I don’t recall what, exactly, we were supposed to do with that control or how it was ultimately supposed to help us deal with those difficult people, but something in me latched onto this idea. “You mean,” I thought, “if I can control myself, I can control the entire situation?” Well, that seemed ideal.
And so I spent the next ten years figuring out how to control myself, my feelings, and the world around me as best I could. I discovered conditional formatting in Excel, which can give you color-coded alerts when things are going off track. I embraced the pursuit of perfect and kicked myself when I fell short–which happened a lot, because perfect is impossible.
There’s a dark side to control. When you put together “the plan,” there’s an unspoken anxiety and certainty that without that plan, things won’t turn out okay. You’ll make a mistake and you won’t be okay. So you obsess over the plan and hold yourself and others to unreasonable expectations.

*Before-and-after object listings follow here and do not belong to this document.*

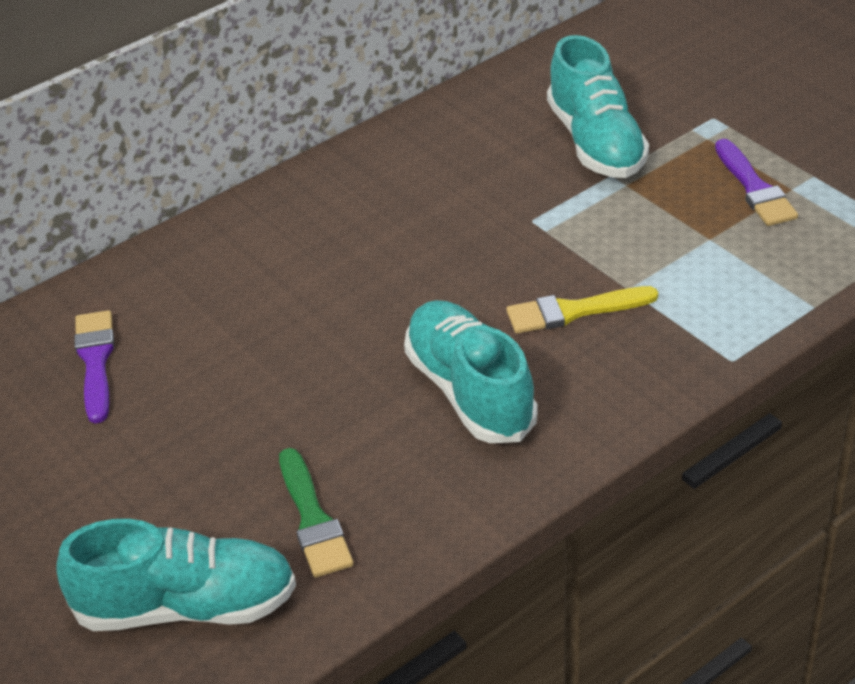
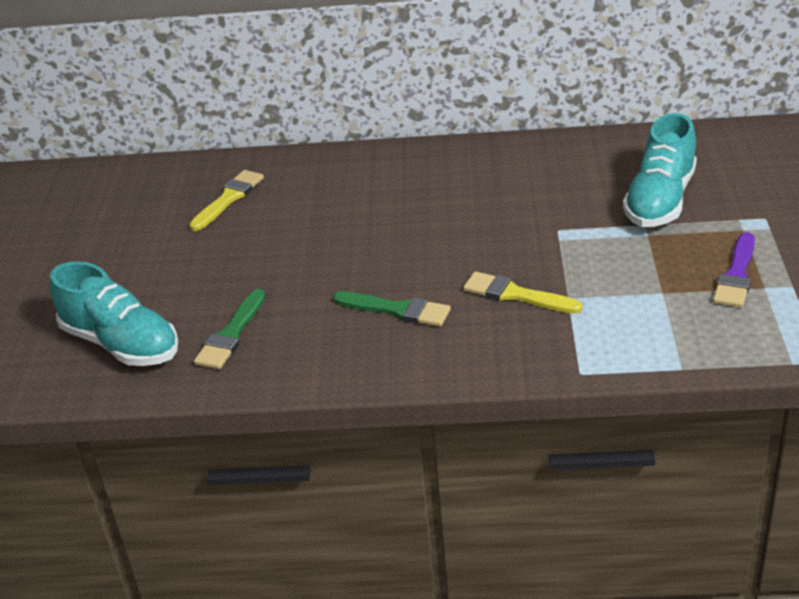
camera: 40 degrees right, 5 degrees down
(96, 361) = (228, 199): purple brush -> yellow brush
(470, 391) = (397, 310): turquoise shoe -> green brush

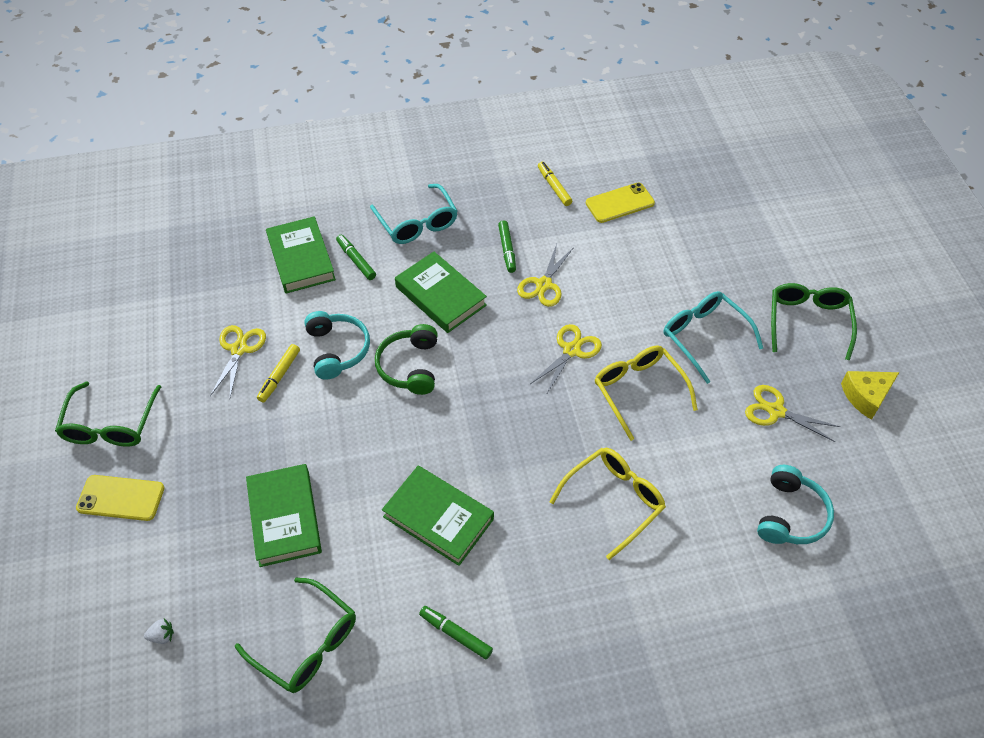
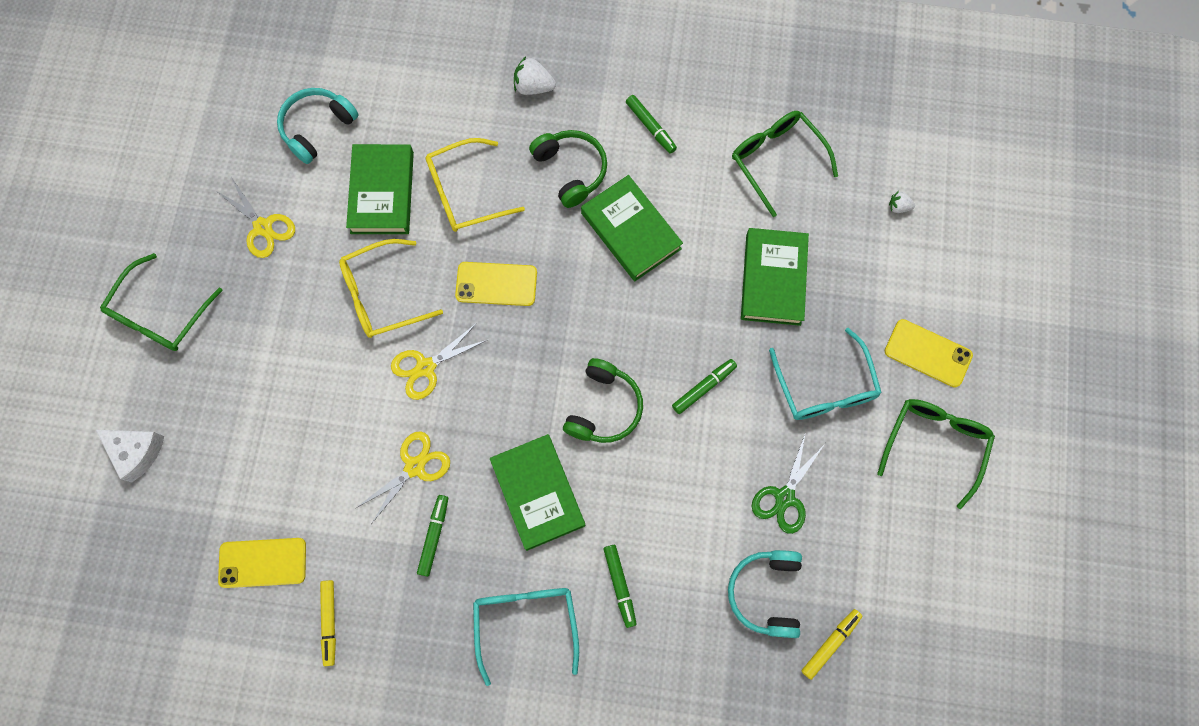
camera: 160 degrees left, 20 degrees up
(239, 349) = (784, 497): yellow scissors -> green scissors
(279, 376) = (746, 444): yellow marker -> yellow marker (830, 643)
(301, 259) = (686, 613): green book -> green book (382, 192)
(328, 406) = (704, 387): none -> green marker
(337, 350) = (675, 457): turquoise headphones -> turquoise headphones (766, 593)
(521, 558) = (571, 170): none -> green headphones
(544, 431) = (496, 284): none -> yellow phone
(600, 636) = (533, 87): none -> white strawberry
(639, 391) = (382, 295): yellow glasses -> yellow glasses turned 75 degrees clockwise
(704, 337) = (279, 334): turquoise glasses -> turquoise glasses (824, 386)
(753, 235) = (136, 452): none -> white cheese
(866, 396) = (167, 212): yellow cheese -> none

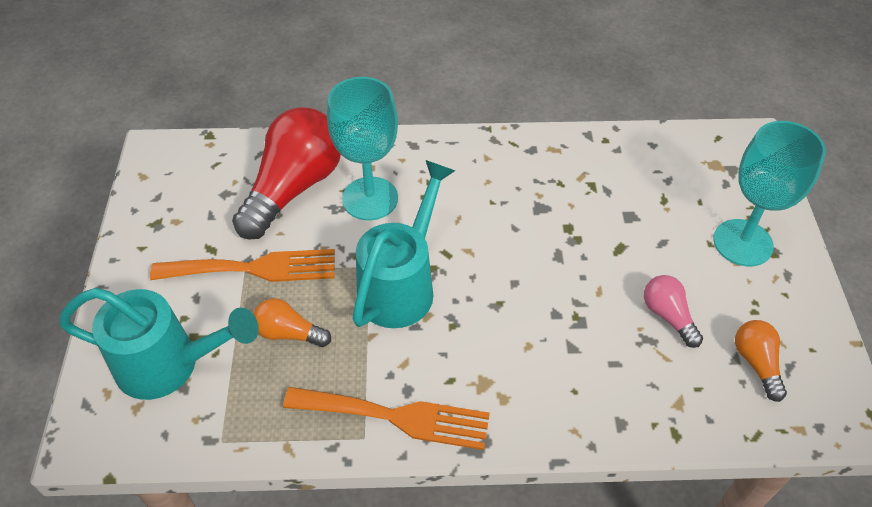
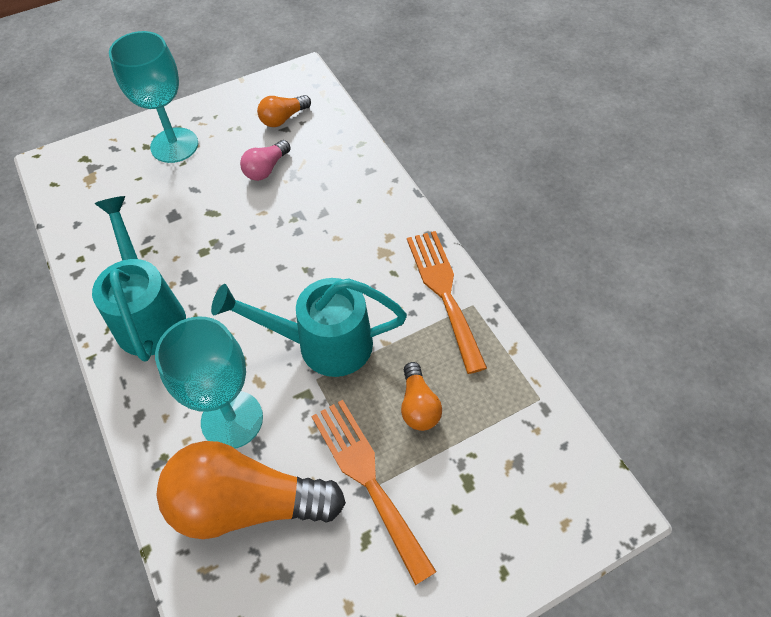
camera: 115 degrees left, 5 degrees up
(168, 365) = (507, 487): turquoise watering can -> turquoise watering can (148, 314)
(294, 188) = (246, 503): red light bulb -> orange light bulb

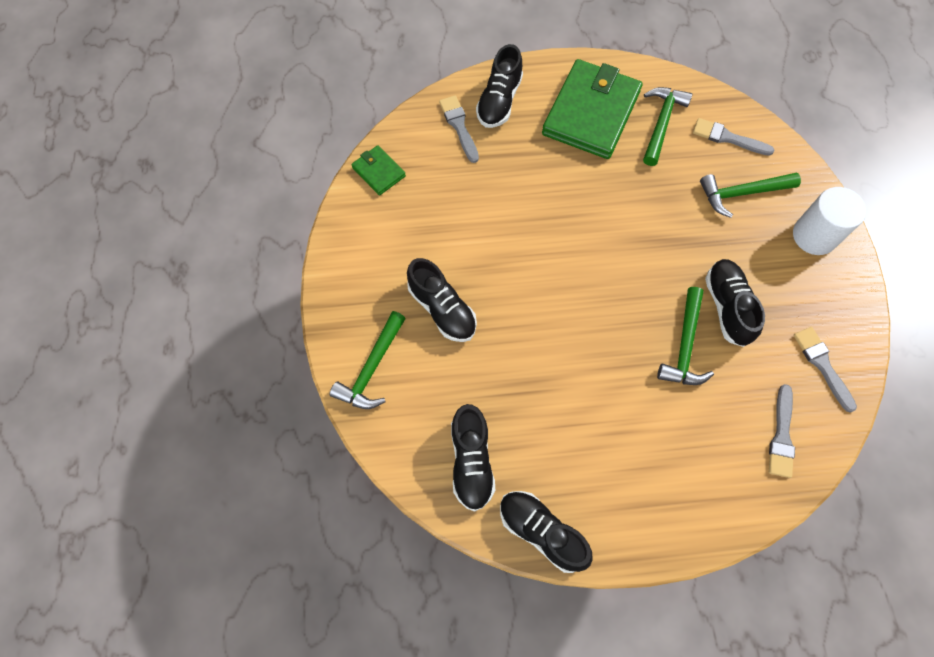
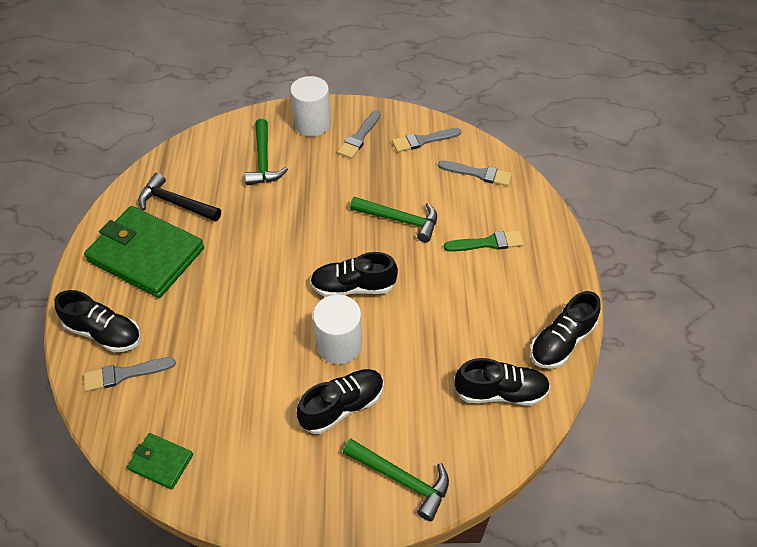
camera: 85 degrees left, 15 degrees down
(378, 172) = (161, 462): green wallet -> green wallet turned 60 degrees clockwise
(510, 299) = (339, 345): none -> white cylinder
(661, 123) = (175, 203): green hammer -> black hammer
(670, 448) = (487, 243): none -> green brush
(727, 307) = (368, 187): black shoe -> black shoe (353, 287)
(728, 138) = (205, 160): grey brush -> grey brush (359, 137)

And when you’re managing “the plan,” when you’re tracking progress and calculating variance, a rigidity makes its way into your life, because you have “a plan,” you’re “in control,” you want things to be “perfect.” But accidents happen and other opportunities pop up, and you’re likely to either blame yourself for falling short of the plan or ignore those opportunities altogether in favor of the list you so carefully crafted ahead of time.
When you have a plan, you can’t fully experience the present moment. You can’t truly enjoy where you are when you’re so focused on where you’re going. And so, while that facade of control may bring you a sense of comfort, ultimately you are limiting your ability to enjoy the path you’re on.
I now know that control and perfectionism are myths to comfort the anxious and untrusting. If you buy in to those myths, you’re buying into a lifetime of frustration–because to err is human, but to forgive oneself for erring when one had the “perfect plan” is nigh impossible.
Moving from Control to Trust
I am leaving for Costa Rica in six hours’ time and I’m ready.
I have not spent the last month researching every aspect of travel to Costa Rica. I have not packed. I have not gone to the bank, or to REI, or to my garage to find my water shoes. I have not made any lists… but I would still say I’m ready. Mentally, emotionally, spiritually–all the ways that I can now recognize really matter, I’m ready.
I have given up the thought of controlling every aspect of my trip and instead trust that I will figure things out in due time. It helps that a friend I am traveling with has taken care of the important things (hotel, flight, driver), but it only helps because I trust her to have done a good job. I am certain that we will have a great trip and it will happen without my obsessing over the details.
I mentioned to another friend of mine, another spreadsheet enthusiast, that I haven’t done my usual song-and-dance of research and preparation for this, my first international trip to a country other than Mexico. “But how do you know you’ll do the best things while you’re there?” she asked incredulously.
I considered this. I don’t know that I will do the “best things” while I’m there, but that is mostly because I’ve given up the idea of “best.” There is no best, there is no perfect, there is only good enough, and I trust that my trip to a beautiful country with three amazing women will be good enough even for me, the recovering perfectionist.
This foundation of trust has eliminated the nerves I’ve always gotten before travel, and the lack of a detailed agenda and schedule leaves the door open to the opportunity for wonderful experiences to present themselves. I am excited to discover those unknown opportunities.
I don’t need to control this because I trust it will be okay.